Why does it matter?
There are a range of reasons why we believe civil partnerships should be available to all couples, regardless of sex or sexual orientation.
It is a core principle of democracy that all people should be equal before the law. The current ban on different-sex couples accessing civil partnerships is at odds with this principle, and contravenes the UK’s main equality and human rights law. The ban must be lifted to ensure the principle of ‘equality before the law’ is upheld.
A modern alternative to marriage
Many people would like to have their partnerships legally recognised, but want to avoid the social expectations, pressures and traditions surrounding marriage and have the choice to enter into a more modern form of legal union.
A recent government consultation found that 20% of different-sex, unmarried people would prefer to form a civil partnership than marry or live together – current laws that prohibit this are outdated, unjust and discriminatory.
The family factor
In the UK today there are around 2.9 million different-sex couples that live together without being married, 39% of whom have dependent children.

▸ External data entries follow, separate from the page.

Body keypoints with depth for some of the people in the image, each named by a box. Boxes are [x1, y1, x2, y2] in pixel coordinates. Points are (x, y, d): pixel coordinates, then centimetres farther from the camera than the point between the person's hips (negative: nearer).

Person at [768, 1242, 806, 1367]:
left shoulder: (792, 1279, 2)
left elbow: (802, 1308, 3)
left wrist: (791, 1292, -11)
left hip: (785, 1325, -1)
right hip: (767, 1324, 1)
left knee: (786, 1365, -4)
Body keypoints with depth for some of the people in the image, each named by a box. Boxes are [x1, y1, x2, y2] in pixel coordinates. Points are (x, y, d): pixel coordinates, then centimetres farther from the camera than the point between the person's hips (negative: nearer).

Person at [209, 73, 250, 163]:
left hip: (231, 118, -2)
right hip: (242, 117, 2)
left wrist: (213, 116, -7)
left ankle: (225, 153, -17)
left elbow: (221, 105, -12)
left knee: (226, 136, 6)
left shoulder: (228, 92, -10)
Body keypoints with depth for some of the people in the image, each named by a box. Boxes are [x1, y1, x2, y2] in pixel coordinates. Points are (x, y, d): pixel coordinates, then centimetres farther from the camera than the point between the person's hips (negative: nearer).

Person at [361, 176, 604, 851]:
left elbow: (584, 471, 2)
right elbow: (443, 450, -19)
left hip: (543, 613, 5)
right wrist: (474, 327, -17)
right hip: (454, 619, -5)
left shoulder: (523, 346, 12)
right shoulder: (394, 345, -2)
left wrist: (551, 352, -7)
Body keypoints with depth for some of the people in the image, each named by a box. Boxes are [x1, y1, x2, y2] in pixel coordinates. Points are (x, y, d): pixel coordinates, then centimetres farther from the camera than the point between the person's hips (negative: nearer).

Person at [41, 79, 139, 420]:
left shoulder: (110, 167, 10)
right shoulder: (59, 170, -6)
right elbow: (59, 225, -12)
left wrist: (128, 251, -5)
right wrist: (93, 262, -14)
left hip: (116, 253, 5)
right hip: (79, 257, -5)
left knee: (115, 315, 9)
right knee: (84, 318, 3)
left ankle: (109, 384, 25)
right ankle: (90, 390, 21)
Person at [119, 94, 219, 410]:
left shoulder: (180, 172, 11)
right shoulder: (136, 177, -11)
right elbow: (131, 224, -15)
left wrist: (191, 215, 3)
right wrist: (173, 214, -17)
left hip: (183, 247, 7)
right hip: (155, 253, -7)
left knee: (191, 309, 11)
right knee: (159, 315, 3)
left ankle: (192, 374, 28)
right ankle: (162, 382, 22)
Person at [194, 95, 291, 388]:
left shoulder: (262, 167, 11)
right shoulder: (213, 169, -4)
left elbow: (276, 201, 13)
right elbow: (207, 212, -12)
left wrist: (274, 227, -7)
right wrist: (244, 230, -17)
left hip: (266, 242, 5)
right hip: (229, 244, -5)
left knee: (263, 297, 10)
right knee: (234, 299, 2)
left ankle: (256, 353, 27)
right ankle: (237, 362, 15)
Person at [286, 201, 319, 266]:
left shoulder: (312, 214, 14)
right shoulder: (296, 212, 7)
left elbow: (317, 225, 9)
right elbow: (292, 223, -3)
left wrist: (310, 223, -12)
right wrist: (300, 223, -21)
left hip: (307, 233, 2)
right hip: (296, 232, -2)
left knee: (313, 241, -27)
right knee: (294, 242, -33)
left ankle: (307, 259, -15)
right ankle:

This number has doubled in the last 15 years according to official figures. Some of these couples don’t want to make a legal commitment, some are unaware of their lack of rights if they don’t, and others chose not to marry because they object to the history and trappings of the institution.
Extending the right to civil partnerships to different-sex couples would help this latter group access greater legal protections for their family. Whilst it would not address the inequalities faced by families who do not choose legal union, or those that are unaware of their lack of rights if they don’t, it would be an important step in the right direction to giving all families full choice and protection under the law.
The feminism factor
Many of those who support equality between women and men view marriage as a sexist institution – typified by traditions such as the father ‘giving the bride away’ to the husband, or the bride playing the role of ‘unspoiled’ virgin though the wearing of white. Whilst some people choose to do away with such symbolism, many other different-sex couples seeking legal union would prefer to drop the sexist associations of marriage entirely and form a civil partnership instead.
For LGBT+ equality
Limiting civil partnerships to same-sex couples risks reinforcing the idea that marriage is, first and foremost, a heterosexual institution. Maintaining a separate same-sex only regime implies that there is something different or wrong about same-sex relationships. If they are equal, it is logical that both regimes should be open to all regardless of sex or sexual orientation.